The mask is slipping (pun fully intended), all over the place – regarding the Big Tech/Big Government collusion. Now it’s time to pay close attention to the role played by the Centers for Disease Control and Prevention (CDC).

We’ve already been awed – just by the magnitude of the whole thing – if not exactly “shocked” by the Twitter Files.

After all, while it was happening, a whole lot of observers surmised that something of the sort had to be behind the unprecedented and, seemingly inexplicable levels of censorship on the platform.

But – what in the world was happening at Facebook, around the same time? After all, Facebook is an almost orders of magnitude bigger and more influential social network than Twitter.
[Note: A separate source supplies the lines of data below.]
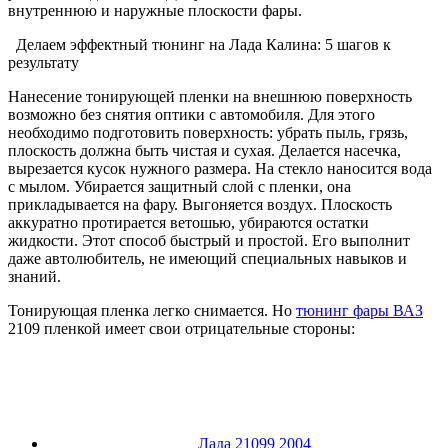
внутреннюю и наружные плоскости фары.
Делаем эффектный тюнинг на Лада Калина: 5 шагов к
результату
Нанесение тонирующей пленки на внешнюю поверхность
возможно без снятия оптики с автомобиля. Для этого
необходимо подготовить поверхность: убрать пыль, грязь,
плоскость должна быть чистая и сухая. Делается насечка,
вырезается кусок нужного размера. На стекло наносится вода
с мылом. Убирается защитный слой с пленки, она
прикладывается на фару. Выгоняется воздух. Плоскость
аккуратно протирается ветошью, убираются остатки
жидкости. Этот способ быстрый и простой. Его выполнит
даже автолюбитель, не имеющий специальных навыков и
знаний.
Тонирующая пленка легко снимается. Но
тюнинг фары ВАЗ
2109 пленкой имеет свои отрицательные стороны:
Лада 21099 2004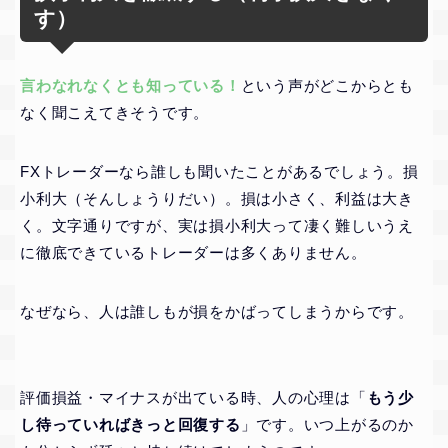
す）
言わなれなくとも知っている！
という声がどこからとも
なく聞こえてきそうです。
FXトレーダーなら誰しも聞いたことがあるでしょう。損
小利大（そんしょうりだい）。損は小さく、利益は大き
く。文字通りですが、実は損小利大って凄く難しいうえ
に徹底できているトレーダーは多くありません。
なぜなら、人は誰しもが損をかばってしまうからです。
評価損益・マイナスが出ている時、人の心理は「
もう少
し待っていればきっと回復する
」です。いつ上がるのか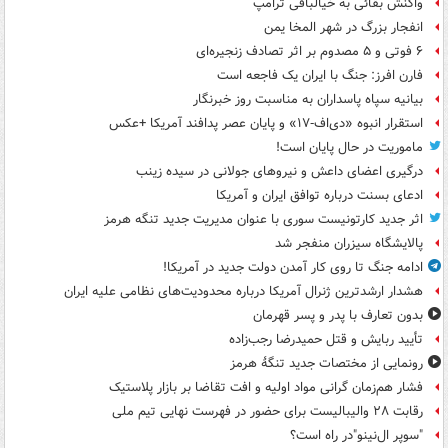
واکنش بقائی به خیالبافی ترامپ
انفجار بزرگ در شهر المخا یمن
۶ فوتی و ۵ مصدوم بر اثر تصادف زنجیره‌ای
فارن افرز: جنگ با ایران یک فاجعه است
بیانیه سپاه پاسداران به مناسبت روز خبرنگار
استقرار انبوه «دی‌اف‑۱۷» و پایان عصر پدافند آمریکا +عکس
ماموریت در حال پایان است!
درگیری اعضای داعش و نیروهای جولانی در سیده زینب
ادعای بسنت درباره توافق ایران و آمریکا
اثر جدید کارتونیست سوری با عنوان مدیریت جدید تنگه هرمز
پالایشگاه سیزران منفجر شد
ادامه جنگ تا روی کار آمدن دولت جدید در آمریکا!
هشدار ارشدترین ژنرال آمریکا درباره محدودیت‌های نظامی علیه ایران
بدون تعارف با پدر و پسر قهرمان
تأیید ربایش و قتل حمیدرضا رجب‌زاده
رونمایی از مختصات جدید تنگۀ هرمز
فشار هم‌زمان گرانی مواد اولیه و افت تقاضا بر بازار پلاستیک
رقابت ۲۸ والیبالیست برای حضور در فهرست نهایی تیم ملی
"سوپر ال‌نینو"در راه است؟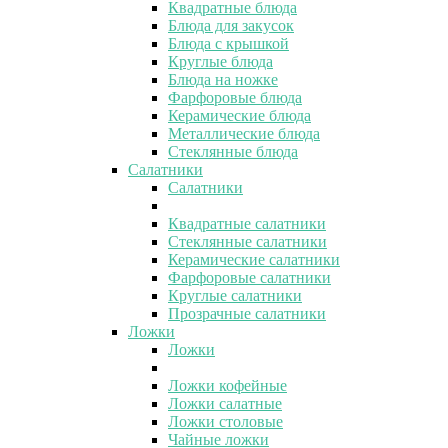
Квадратные блюда
Блюда для закусок
Блюда с крышкой
Круглые блюда
Блюда на ножке
Фарфоровые блюда
Керамические блюда
Металлические блюда
Стеклянные блюда
Салатники
Салатники
Квадратные салатники
Стеклянные салатники
Керамические салатники
Фарфоровые салатники
Круглые салатники
Прозрачные салатники
Ложки
Ложки
Ложки кофейные
Ложки салатные
Ложки столовые
Чайные ложки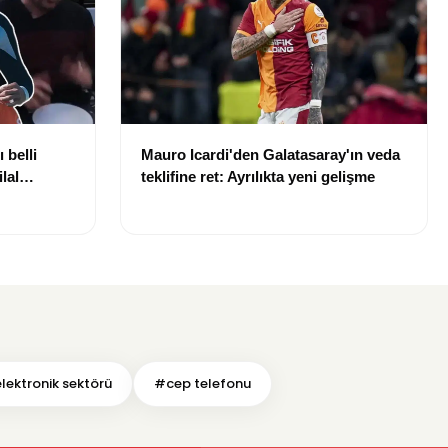
 belli
Mauro Icardi'den Galatasaray'ın veda
lal
teklifine ret: Ayrılıkta yeni gelişme
uldu
lektronik sektörü
#cep telefonu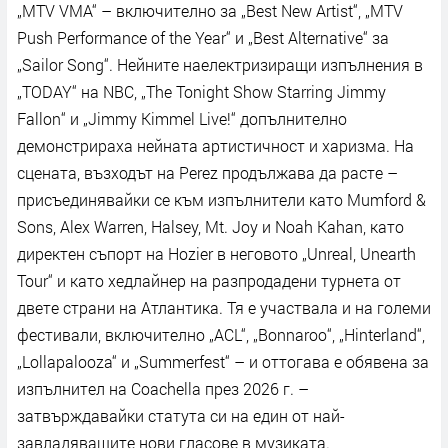
„MTV VMA“ – включително за „Best New Artist“, „MTV
Push Performance of the Year“ и „Best Alternative“ за
„Sailor Song“. Нейните наелектризиращи изпълнения в
„TODAY“ на NBC, „The Tonight Show Starring Jimmy
Fallon“ и „Jimmy Kimmel Live!“ допълнително
демонстрираха нейната артистичност и харизма. На
сцената, възходът на Perez продължава да расте –
присъединявайки се към изпълнители като Mumford &
Sons, Alex Warren, Halsey, Mt. Joy и Noah Kahan, като
директен съпорт на Hozier в неговото „Unreal, Unearth
Tour“ и като хедлайнер на разпродадени турнета от
двете страни на Атлантика. Тя е участвала и на големи
фестивали, включително „ACL“, „Bonnaroo“, „Hinterland“,
„Lollapalooza“ и „Summerfest“ – и оттогава е обявена за
изпълнител на Coachella през 2026 г. –
затвърждавайки статута си на един от най-
завладяващите нови гласове в музиката.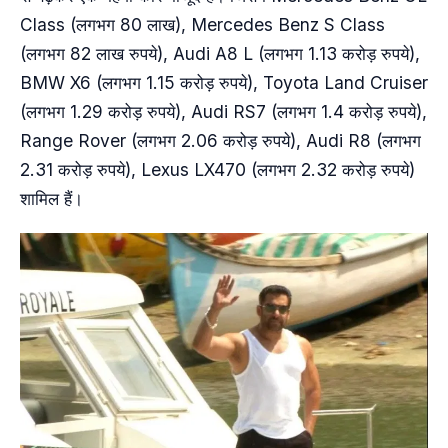
Class (लगभग 80 लाख), Mercedes Benz S Class
(लगभग 82 लाख रुपये), Audi A8 L (लगभग 1.13 करोड़ रुपये),
BMW X6 (लगभग 1.15 करोड़ रुपये), Toyota Land Cruiser
(लगभग 1.29 करोड़ रुपये), Audi RS7 (लगभग 1.4 करोड़ रुपये),
Range Rover (लगभग 2.06 करोड़ रुपये), Audi R8 (लगभग
2.31 करोड़ रुपये), Lexus LX470 (लगभग 2.32 करोड़ रुपये)
शामिल हैं।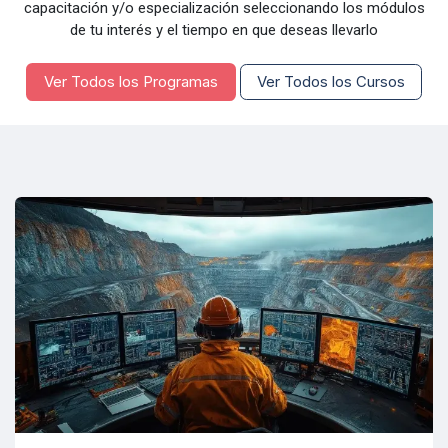
capacitación y/o especialización seleccionando los módulos
de tu interés y el tiempo en que deseas llevarlo
Ver Todos los Programas
Ver Todos los Cursos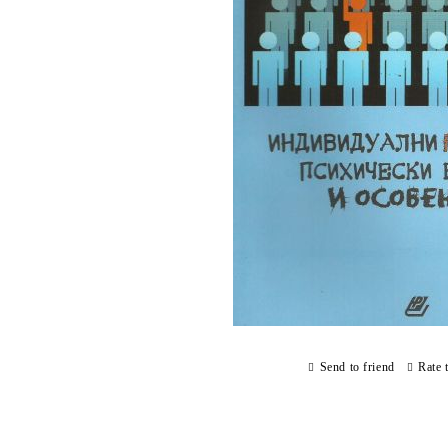
Send to friend
Rate 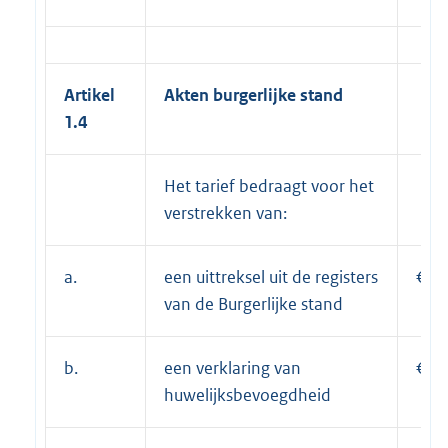
Artikel
Akten burgerlijke stand
1.4
Het tarief bedraagt voor het
verstrekken van:
a.
een uittreksel uit de registers
€ 1
van de Burgerlijke stand
b.
een verklaring van
€ 2
huwelijksbevoegdheid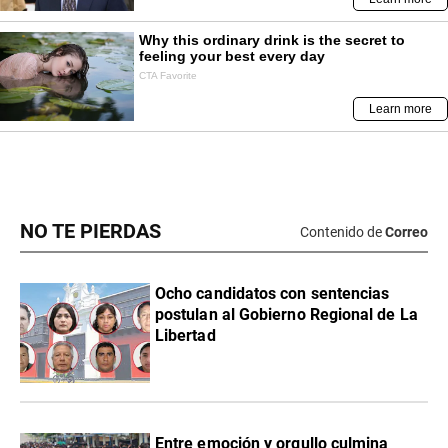
NO TE PIERDAS
Contenido de
Correo
Ocho candidatos con sentencias
postulan al Gobierno Regional de La
Libertad
Entre emoción y orgullo culmina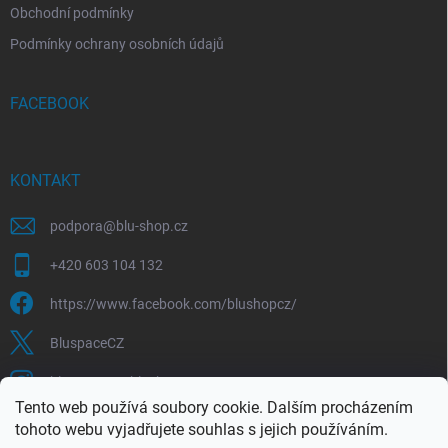
Obchodní podmínky
Podmínky ochrany osobních údajů
FACEBOOK
KONTAKT
podpora
@
blu-shop.cz
+420 603 104 132
https://www.facebook.com/blushopcz/
BluspaceCZ
bluspace.cz_blushop.cz
Tento web používá soubory cookie. Dalším procházením
tohoto webu vyjadřujete souhlas s jejich používáním.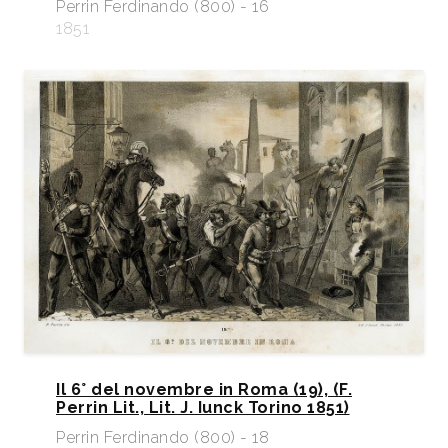
Perrin Ferdinando (800) - 16
1851
Il 6° del novembre in Roma (19), (F.
Perrin Lit., Lit. J. Iunck Torino 1851)
Perrin Ferdinando (800) - 18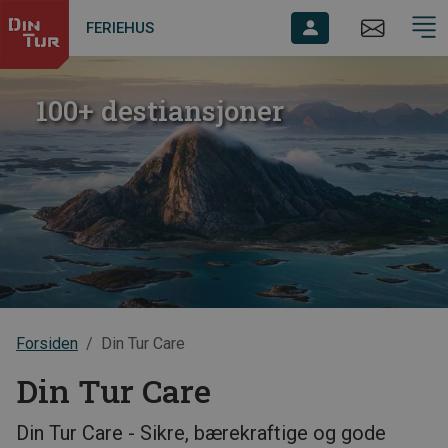
FERIEHUS
100+ destiansjoner
Forsiden
Din Tur Care
Din Tur Care
Din Tur Care - Sikre, bærekraftige og gode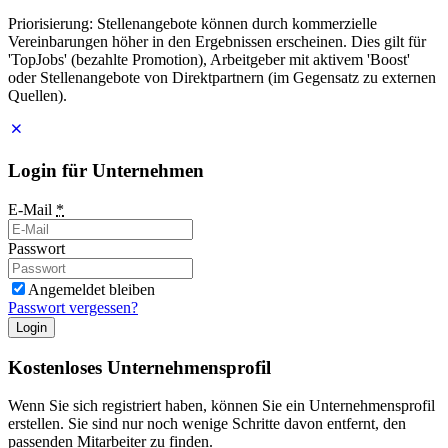
Priorisierung: Stellenangebote können durch kommerzielle
Vereinbarungen höher in den Ergebnissen erscheinen. Dies gilt für
'TopJobs' (bezahlte Promotion), Arbeitgeber mit aktivem 'Boost'
oder Stellenangebote von Direktpartnern (im Gegensatz zu externen
Quellen).
Login für Unternehmen
E-Mail
*
Passwort
Angemeldet bleiben
Passwort vergessen?
Login
Kostenloses Unternehmensprofil
Wenn Sie sich registriert haben, können Sie ein Unternehmensprofil
erstellen. Sie sind nur noch wenige Schritte davon entfernt, den
passenden Mitarbeiter zu finden.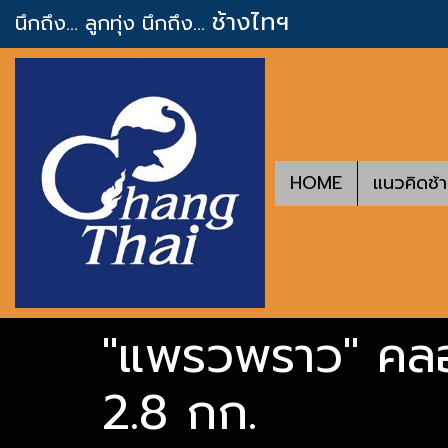
ช้างไทฯ
นึกถึง... ลูกทุ่ง
นึกถึง...
HOME
แนวคิดช้
"แพรวพราว" คลอด
2.8 กก.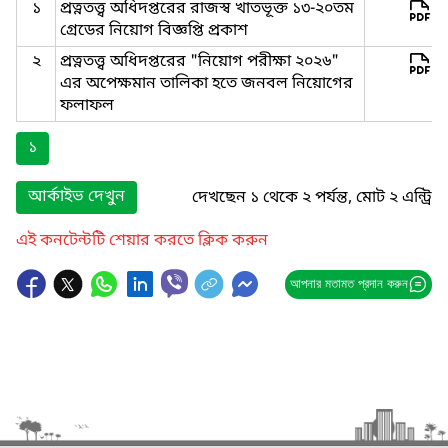
১
প্রত্নতত্ত্ব অধিদপ্তরের রাজস্ব খাতভূক্ত ১৩-২০তম
গ্রেডের নিয়োগ বিজ্ঞপ্তি প্রকাশ
২
প্রত্নতত্ত্ব অধিদপ্তরের "নিয়োগ পরীক্ষা ২০২৬"
এর অপেক্ষমান তালিকা হতে জনবল নিয়োগের
ফলাফল
১
আর্কাইভ দেখুন
দেখছেন ১ থেকে ২ পর্যন্ত, মোট ২ এন্ট্রি
এই কনটেন্টটি শেয়ার করতে ক্লিক করুন
আপনার মতামত প্রদান করুন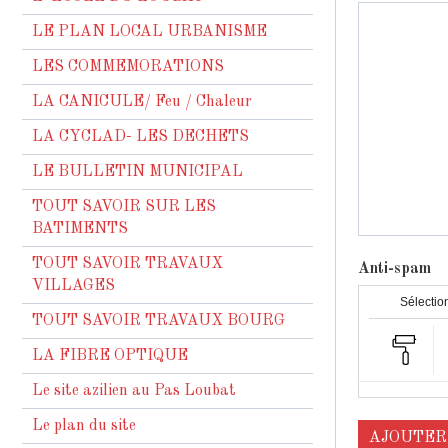
LE PLAN LOCAL URBANISME
LES COMMEMORATIONS
LA CANICULE/ Feu / Chaleur
LA CYCLAD- LES DECHETS
LE BULLETIN MUNICIPAL
TOUT SAVOIR SUR LES
BATIMENTS
TOUT SAVOIR TRAVAUX
Anti-spam
VILLAGES
Sélection
TOUT SAVOIR TRAVAUX BOURG
LA FIBRE OPTIQUE
Le site azilien au Pas Loubat
Le plan du site
AJOUTER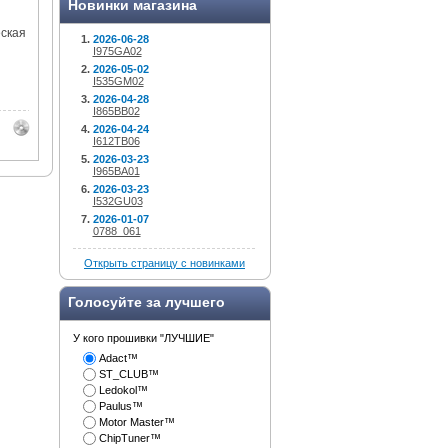
Новинки магазина
еская
2026-06-28
I975GA02
2026-05-02
I535GM02
2026-04-28
I865BB02
2026-04-24
I612TB06
2026-03-23
I965BA01
2026-03-23
I532GU03
2026-01-07
0788_061
Открыть страницу с новинками
Голосуйте за лучшего
У кого прошивки "ЛУЧШИЕ"
Adact™
ST_CLUB™
Ledokol™
Paulus™
Motor Master™
ChipTuner™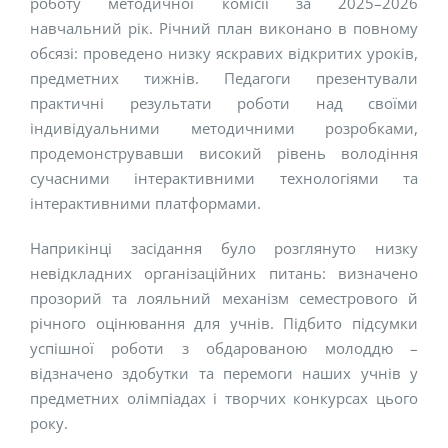
роботу методичної комісії за 2025–2026
навчальний рік. Річний план виконано в повному
обсязі: проведено низку яскравих відкритих уроків,
предметних тижнів. Педагоги презентували
практичні результати роботи над своїми
індивідуальними методичними розробками,
продемонструвавши високий рівень володіння
сучасними інтерактивними технологіями та
інтерактивними платформами.
Наприкінці засідання було розглянуто низку
невідкладних організаційних питань: визначено
прозорий та лояльний механізм семестрового й
річного оцінювання для учнів. Підбито підсумки
успішної роботи з обдарованою молоддю –
відзначено здобутки та перемоги наших учнів у
предметних олімпіадах і творчих конкурсах цього
року.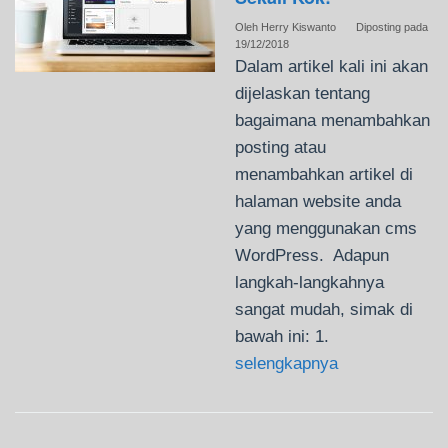
Oleh
Herry Kiswanto
Diposting pada
19/12/2018
Dalam artikel kali ini akan
dijelaskan tentang
bagaimana menambahkan
posting atau
menambahkan artikel di
halaman website anda
yang menggunakan cms
WordPress. Adapun
langkah-langkahnya
sangat mudah, simak di
bawah ini: 1.
selengkapnya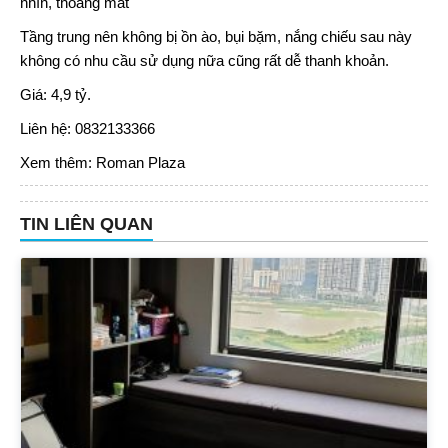
nhìn, thoáng mát
Tầng trung nên không bị ồn ào, bụi bặm, nắng chiếu sau này
không có nhu cầu sử dụng nữa cũng rất dễ thanh khoản.
Giá: 4,9 tỷ.
Liên hệ: 0832133366
Xem thêm:
Roman Plaza
TIN LIÊN QUAN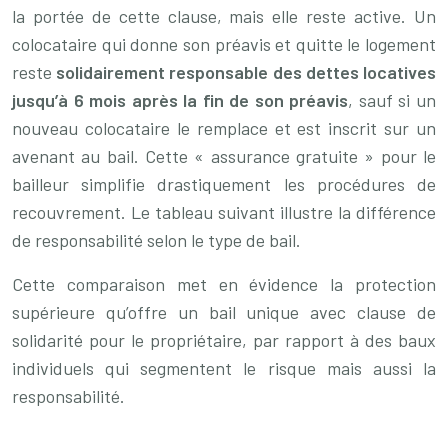
la portée de cette clause, mais elle reste active. Un
colocataire qui donne son préavis et quitte le logement
reste
solidairement responsable des dettes locatives
jusqu’à 6 mois après la fin de son préavis
, sauf si un
nouveau colocataire le remplace et est inscrit sur un
avenant au bail. Cette « assurance gratuite » pour le
bailleur simplifie drastiquement les procédures de
recouvrement. Le tableau suivant illustre la différence
de responsabilité selon le type de bail.
Cette comparaison met en évidence la protection
supérieure qu’offre un bail unique avec clause de
solidarité pour le propriétaire, par rapport à des baux
individuels qui segmentent le risque mais aussi la
responsabilité.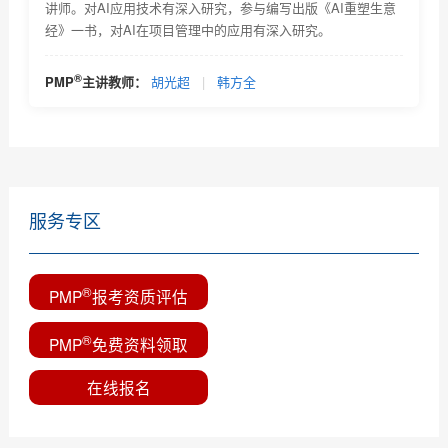
讲师。对AI应用技术有深入研究，参与编写出版《AI重塑生意
经》一书，对AI在项目管理中的应用有深入研究。
选择PMP网络教育该留意哪些信息？
PMP培训项目危机处理，你是如何做的？
®
PMP
主讲教师：
胡光超
|
韩方全
PMP证书应用场景及PMP认证适用范围和它对个人的作
用简...
服务专区
®
PMP
报考资质评估
®
PMP
免费资料领取
在线报名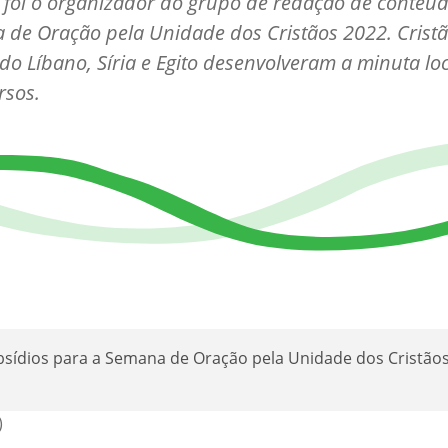
 foi o organizador do grupo de redação de conteú
de Oração pela Unidade dos Cristãos 2022. Cristã
 do Líbano, Síria e Egito desenvolveram a minuta lo
rsos.
bsídios para a Semana de Oração pela Unidade dos Cristão
)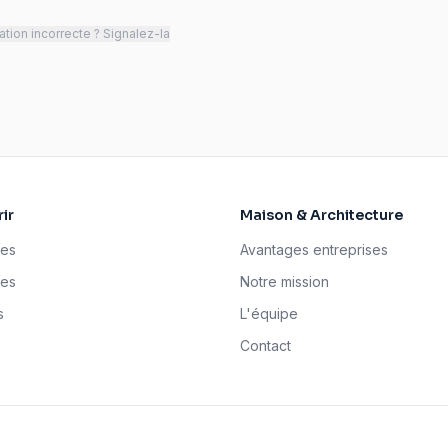
tion incorrecte ? Signalez-la
ir
Maison & Architecture
ses
Avantages entreprises
tes
Notre mission
s
L'équipe
Contact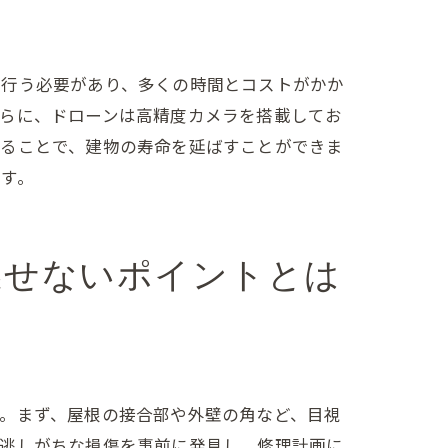
を行う必要があり、多くの時間とコストがかか
さらに、ドローンは高精度カメラを搭載してお
することで、建物の寿命を延ばすことができま
す。
逃せないポイントとは
。まず、屋根の接合部や外壁の角など、目視
見逃しがちな損傷を事前に発見し、修理計画に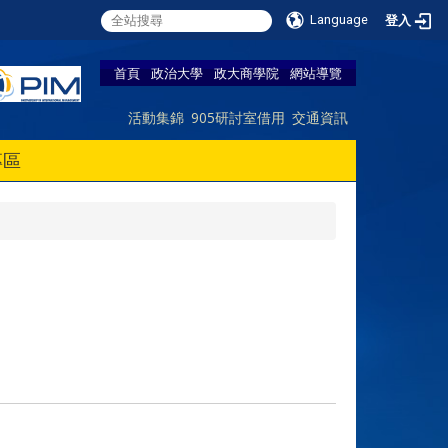
Language
登入
首頁
政治大學
政大商學院
網站導覽
活動集錦
905研討室借用
交通資訊
專區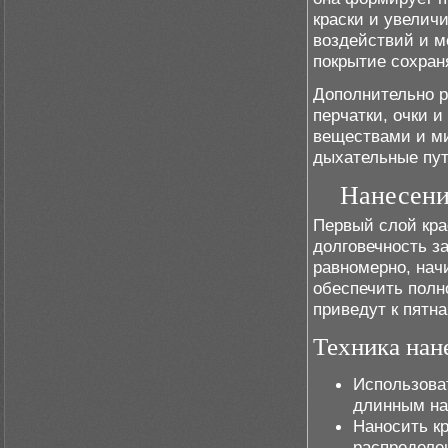
краски и увелич
воздействий и м
покрытие сохраня
Дополнительно р
перчатки, очки и
веществами и ми
дыхательные пут
Нанесени
Первый слой крас
долговечность з
равномерно, нач
обеспечить полн
приведут к пятн
Техника нан
Использоват
длинным на
Наносить к
распределен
For the time being, we don’t have the same “direct line” to internal documents as is the case with Twitter, which was made possible by the dedication to transparency by the new owner himself.

However, what could be dubbed as the “Facebook Files” are based on credible sources, too – Reason is coming out with a story based on confidential emails that emerged thanks to a court case – the state of Missouri suing the Biden administration.

The emails show that Facebook (and by extension Instagram) representatives and the CDC not only kept in touch at all times, but that the tech giant also “routinely asked government health officials to vet claims relating to the virus, mitigation efforts such as masks, and vaccines.”